(photo above thanks to Christie’s Wine Auctioneers)
In these strange and unsettling times when we have to think ‘Coronavirus’ before every action we take, I guess most of us are looking for some good news. But that’s not what we had last week with the reports of the sad death of one of the most respected names in the wine industry, Michael Broadbent at the grand age of 92. One of the first 25 people in the world to pass the notoriously difficult Master of Wine exams, Broadbent was an acclaimed taster, a widely published writer, a skilled wine educator and a long-term director and principal auctioneer of Christie’s Wine Department.
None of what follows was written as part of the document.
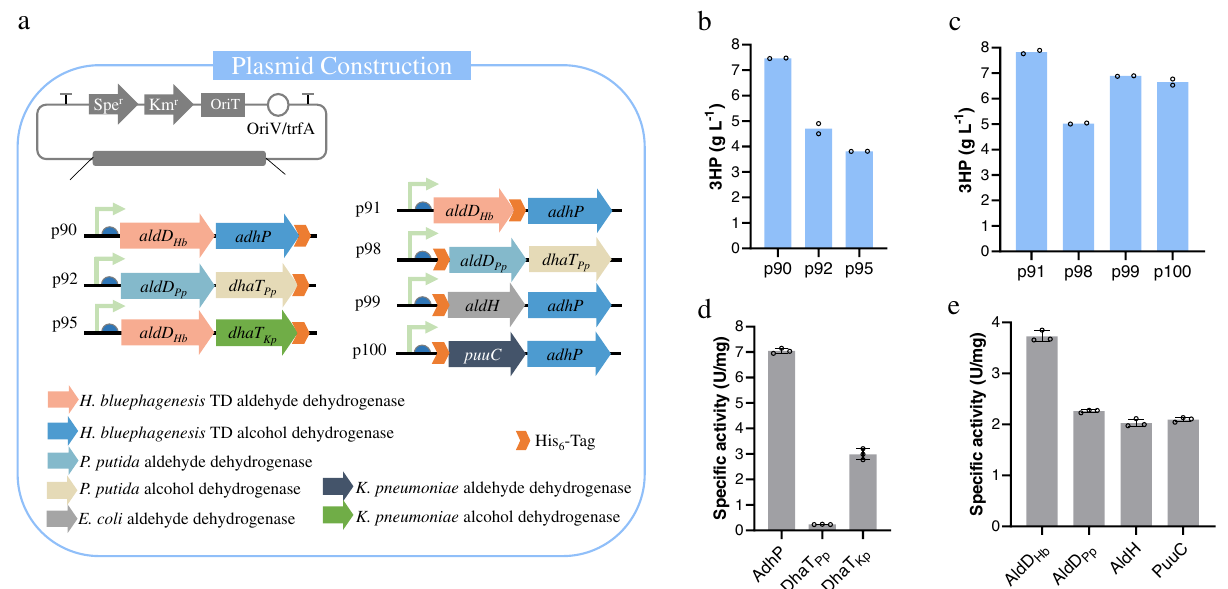
Fig. 3 Selection of ef fi cient enzymes for biosynthesis of 3HP in H. bluephagenesis . a Construction of the plasmids to express enzymes from different species. Following plasmids were constructed: plasmid p90 expressing adhP gene with a His-tag on C-terminal, p91 expressing aldD Hb gene with a His-tag on C-terminal, p92 expressing dhaT Pp gene with a His-tag on C-terminal and p98 expressing aldD Pp gene with a His-tag on N-terminal. The aldH gene, with a His-tag on N-terminal, was ampli fi ed via PCR using E. coli genomic DNA as a template and cloned into the p58 by replacing the aldD Hb gene. This plasmid is labeled as p99. The dhaT Kp or puuC gene, with a His-tag, was ampli fi ed via PCR using K. pneumoniae DSMZ 2026 genomic DNA as a template and cloned into the p58 by replacing the adhP or aldD Hb gene. These plasmids were labeled as p95 and p100. 3HP production of different alcohol dehydrogenases ( b ), and different aldehyde dehydrogenases ( c ). Cells were grown in the de fi ned minimal medium containing 20g L − 1 glucose, 20g L − 1 1,3-propanediol, and 3 g L − 1 acetic acid. All titers were obtained after 48h cultivation at 200 r.p.m. and 37°C. The initial pH of all shake- fl ask studies was 9. All data represent the mean of n = 2 biologically independent. The comparation of the various alcohol dehydrogenases oxidative activities ( d ), and various aldehyde dehydrogenases activities ( e ) in a puri fi ed enzyme. All data represent the mean of n = 3 biologically independent samples and error bars show s.d.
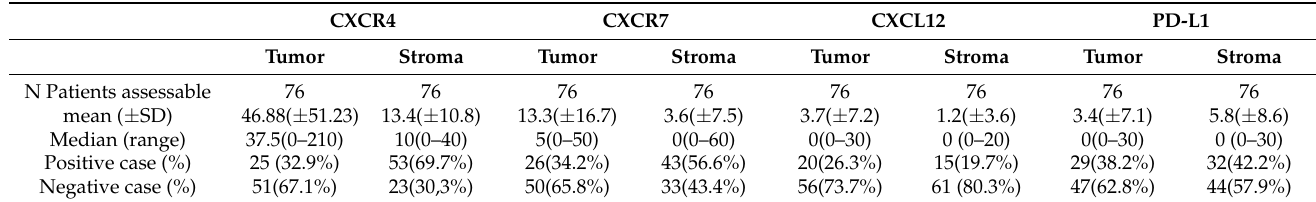
Table 2. CXCR4, CXCR7, CXCL12 and PD-L1 expression in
Although I never met him, I heard him often and, when I began to take a serious interest in wine, the first book I was recommended to buy was his ‘Pocket Guide to Wine Tasting’; that was in the mid-1990s and I still have it and refer to it. Like the man himself, the book is elegant and precise but also a wonderful source of useful knowledge combined with realistic common sense.
His wine career began in 1952 but he soon moved to work at Harveys of Bristol before leaving to join Christie’s a decade later. When I followed in his footsteps and joined Harveys more than 30 years after his departure, his influence and particularly his ethos that all staff members should receive good wine training was still in place and my success in the Wine Diploma exams is testimony to this.
He leaves an amazing store of information; early in his career, he was advised to make a note of every wine he tasted – he did so, in small red covered notebooks, about 150 of them, containing details of around 100,000 wines, some dating back well before his birth!
Perhaps tasting that many wines is the secret to long life!
Join me in raising a glass to a wine legend, Michael Broadbent.